* **BRIEF 1**: In the passage about Fuller on Bear Island, from whom did Fuller say he had learned his flamenco-like dance step?
* **BRIEF 2**: Write the next part of the passage about Fuller on Bear Island, starting after its last sentence.

And, a little farther on:
Nature never ‘‘fails.’’
Nature complies with her own laws.
Nature is the law.
Nature as it presented itself on Bear Island certainly offered unlimited stimulation to Fuller’s thought processes. I was constantly fascinated to see how, his interest having been piqued by some bit of flora or fauna, he could suddenly take off on long and adventurous flights of erudition. The simple act of cutting out a spruce sapling that had elected to seed itself in a stone retaining wall started Fuller thinking about pruning as an art—the art, he said, of ‘‘killing without killing.’’ This led him, by a lightning transition, to a discussion of the whales that came up through the Bering Strait each year, and of the Eskimos who spoke of the whale with love as their great brother and said that the great brother asked them to kill him very expertly, so that he would return in great numbers the following year. ‘‘And all this, by the way, is very close to the ancient bull worship in Crete,’’ Fuller added. ‘‘The bull is, of course, the male fertility, and the killing of the bull in Crete was something that had to be done very beautifully and expertly, which is really what goes on today in the bull ring, although in a debased form. The Cretans played games of jumping over the horns and doing acrobatics on the back of the bull and dancing around him all day long.’’ Fuller went on to describe the clothing worn by the Cretans at these ancient bull festivals, and then said that it had been taken over by gypsies from northwestern India on their way to Spain, and this brought him, quite naturally, to the true history of flamenco dancing, which, he said, the gypsies had also taken over from the Cretans. Flamenco, he explained, had originated on shipboard. It had grown out of the sounds made on the hard decks of Cretan ships—sounds echoed in the staccato clatter of the dancer’s heels in the classical flamenco. Fuller demonstrated a flamenco-like dance step, which he had learned, he said, from a South American Indian.
Once Fuller has embarked on one of his verbal flights, I found, he is virtually impervious to distraction or discomfort. As we were coming out of the water rather late one afternoon, while the last rays of the sun lingered on the men’s beach, the subject of New Zealand came up, and in short order he was well launched on the story of his visit to the Maori anthropologist who was also Keeper of the Chants, and his theory of how the Maori navigators had discovered the prevailing wind patterns in the southern latitudes known as the roaring forties, and had used them in sailing around the world as long as ten thousand years ago. It was an interesting story, but by the time he had come to the end of it, the sun was well down behind the trees and a cool breeze was blowing from the northeast (or sucking, rather, from the southwest). Suddenly noticing that I looked a little chilly—I had felt that it would somehow be in poor taste to get dressed before Fuller did, and while he was talking—he quickly put his clothes back on and then led the way to the house at a fast trot, pausing only to pick up an exceptionally good example of ‘‘our friend tetrahedron.’’ Fuller himself was not a bit cold.

* **THE DATA**:

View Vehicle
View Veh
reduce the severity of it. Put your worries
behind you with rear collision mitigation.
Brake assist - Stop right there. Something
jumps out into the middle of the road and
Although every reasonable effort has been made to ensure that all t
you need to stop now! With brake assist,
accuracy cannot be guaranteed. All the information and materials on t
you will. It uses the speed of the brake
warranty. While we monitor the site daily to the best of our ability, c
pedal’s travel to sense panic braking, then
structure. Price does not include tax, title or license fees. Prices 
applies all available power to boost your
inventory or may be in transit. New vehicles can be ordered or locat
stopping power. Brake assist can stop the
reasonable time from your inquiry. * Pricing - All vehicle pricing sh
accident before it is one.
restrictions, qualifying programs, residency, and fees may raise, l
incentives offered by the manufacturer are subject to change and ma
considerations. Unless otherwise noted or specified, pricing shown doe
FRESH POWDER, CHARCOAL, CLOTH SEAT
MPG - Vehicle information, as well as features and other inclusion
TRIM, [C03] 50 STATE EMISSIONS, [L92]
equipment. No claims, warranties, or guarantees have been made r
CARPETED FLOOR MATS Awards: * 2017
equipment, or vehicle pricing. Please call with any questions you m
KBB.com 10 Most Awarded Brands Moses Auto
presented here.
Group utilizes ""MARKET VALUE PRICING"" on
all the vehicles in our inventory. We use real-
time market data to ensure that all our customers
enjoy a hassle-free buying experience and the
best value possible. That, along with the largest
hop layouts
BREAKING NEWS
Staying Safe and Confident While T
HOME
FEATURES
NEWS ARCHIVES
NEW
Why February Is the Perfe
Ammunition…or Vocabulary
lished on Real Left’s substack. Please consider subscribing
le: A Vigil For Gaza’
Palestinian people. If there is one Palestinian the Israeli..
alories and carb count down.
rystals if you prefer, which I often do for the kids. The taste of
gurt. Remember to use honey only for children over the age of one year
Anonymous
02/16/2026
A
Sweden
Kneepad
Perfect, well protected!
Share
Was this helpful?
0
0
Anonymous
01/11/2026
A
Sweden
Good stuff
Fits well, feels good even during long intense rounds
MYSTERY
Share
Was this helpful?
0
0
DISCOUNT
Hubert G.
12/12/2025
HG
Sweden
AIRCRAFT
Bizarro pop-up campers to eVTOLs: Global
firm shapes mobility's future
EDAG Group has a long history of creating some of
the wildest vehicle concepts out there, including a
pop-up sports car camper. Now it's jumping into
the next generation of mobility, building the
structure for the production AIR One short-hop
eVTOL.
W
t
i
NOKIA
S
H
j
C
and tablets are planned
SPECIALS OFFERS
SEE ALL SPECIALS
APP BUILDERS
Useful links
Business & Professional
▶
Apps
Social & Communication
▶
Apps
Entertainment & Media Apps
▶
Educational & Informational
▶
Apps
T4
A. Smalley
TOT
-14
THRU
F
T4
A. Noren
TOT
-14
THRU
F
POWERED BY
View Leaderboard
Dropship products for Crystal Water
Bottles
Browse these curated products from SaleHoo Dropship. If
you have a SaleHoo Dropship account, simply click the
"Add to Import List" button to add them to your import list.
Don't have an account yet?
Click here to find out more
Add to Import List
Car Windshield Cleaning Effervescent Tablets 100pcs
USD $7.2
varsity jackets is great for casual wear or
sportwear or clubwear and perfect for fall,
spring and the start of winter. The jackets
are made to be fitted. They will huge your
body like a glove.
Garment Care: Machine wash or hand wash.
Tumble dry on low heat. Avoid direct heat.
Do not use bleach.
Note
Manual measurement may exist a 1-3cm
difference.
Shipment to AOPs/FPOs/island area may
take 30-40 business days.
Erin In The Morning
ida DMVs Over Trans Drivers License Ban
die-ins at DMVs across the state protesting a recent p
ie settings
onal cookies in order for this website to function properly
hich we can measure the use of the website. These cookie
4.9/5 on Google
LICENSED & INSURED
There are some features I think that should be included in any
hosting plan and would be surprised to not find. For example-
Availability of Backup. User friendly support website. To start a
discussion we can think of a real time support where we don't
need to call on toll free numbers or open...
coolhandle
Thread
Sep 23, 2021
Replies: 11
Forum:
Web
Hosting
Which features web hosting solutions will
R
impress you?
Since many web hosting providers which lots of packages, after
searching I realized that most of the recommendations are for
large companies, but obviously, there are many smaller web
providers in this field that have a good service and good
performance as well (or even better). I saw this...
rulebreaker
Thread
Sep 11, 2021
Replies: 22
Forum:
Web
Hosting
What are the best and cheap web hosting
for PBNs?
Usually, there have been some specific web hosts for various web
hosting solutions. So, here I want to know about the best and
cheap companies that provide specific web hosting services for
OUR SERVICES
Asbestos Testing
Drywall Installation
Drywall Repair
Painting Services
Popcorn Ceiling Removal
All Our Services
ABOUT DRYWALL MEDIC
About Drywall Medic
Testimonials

* **ANSWER BOX 1**: From a South American Indian.

* **ANSWER BOX 2**:
The whole story, as Fuller sees it, of the tie-in between the earliest history of navigation and the development of mathematics emerged the next morning. Fuller rowed me over in his dinghy to Little Spruce Head—a thickly wooded island, which he ~wns outright, having bought out the rest of the family’s shares in it—and we spent the morning exploring it. On the way over, he talked nostalgically about the Swedish-built Nagala, a thirty-metre sloop he had owned, describing her as the most beautiful boat ever designed. He had sold her the year before (retaining the dinghy, in which we were at that moment afloat), because he used her seldom, but he still dreamed about the boat and often thought of buying her back.
She was a needle, a wraith, he said, and the emotions you felt about her were of the same kind as the emotions you felt about a beautiful woman. I asked how she had come by her name. He explained that in most languages ‘‘na’’ was the ancient word for the sea—the root of all marine words like ‘‘navigation’’ and ‘‘navy’’ and ‘‘nautical’’—and that Naga had been the great serpent god of the sea in prehistoric times. When man took the tremendous risk of going to sea in boats, Fuller said, he gradually learned that by making a snake’s path in the water—that is, by tacking—he could navigate against the wind, and this was really the beginning of science and technology, and the beginning of the idea, which we now associate with the Western cultural tradition, though it was born in the South Seas of the Pacific, that nature could be studied and made to serve man’s needs and desires. ‘‘Nagala,’’ of course, was simply the feminine form of ‘‘Naga.’’
On the way back to Bear Island, I took the oars and asked Fuller to go on talking about the early history of navigation, and he outlined his theory on the subject, which is nothing less than comprehensive. At the beginning, he said, when men first put to sea, on rafts, they just drifted away from the mainland of Asia on the Japan Current, going where God seemed to will. Much of the philosophy of the Orient may have stemmed from this willing submission to fate as sensed in nature, he said—this drifting away and never coming back. Then, after many centuries, successors of these earliest seagoing drifters who had found their way to the South Seas, and who may very well have been Maoris, learned how to steer their rafts with crude log rudders and, eventually, how to put up masts in the form of live trees, whose leaves caught the wind, and gradually there evolved the proa, with a mast and sail that could be moved from one end of the boat to the other, and this led, in turn, to the philosophically and technically enormous step of into-the-wind sailing. The men who dared go against God’s will and sail into the wind, Fuller said, also wanted to be able to come back where they had started from, and this was the real beginning of navigation. The sailors of the South Seas made the world’s first navigating devices, which were crude combinations of notched sticks that could be used to plot the position of a boat between two fixed stars—the only visible points of reference. And this early three-point navigation, Fuller said, was the beginning of mathematics—the first system of true calculation, as opposed to the simple scratchings on rock that landlubbers used in counting their livestock.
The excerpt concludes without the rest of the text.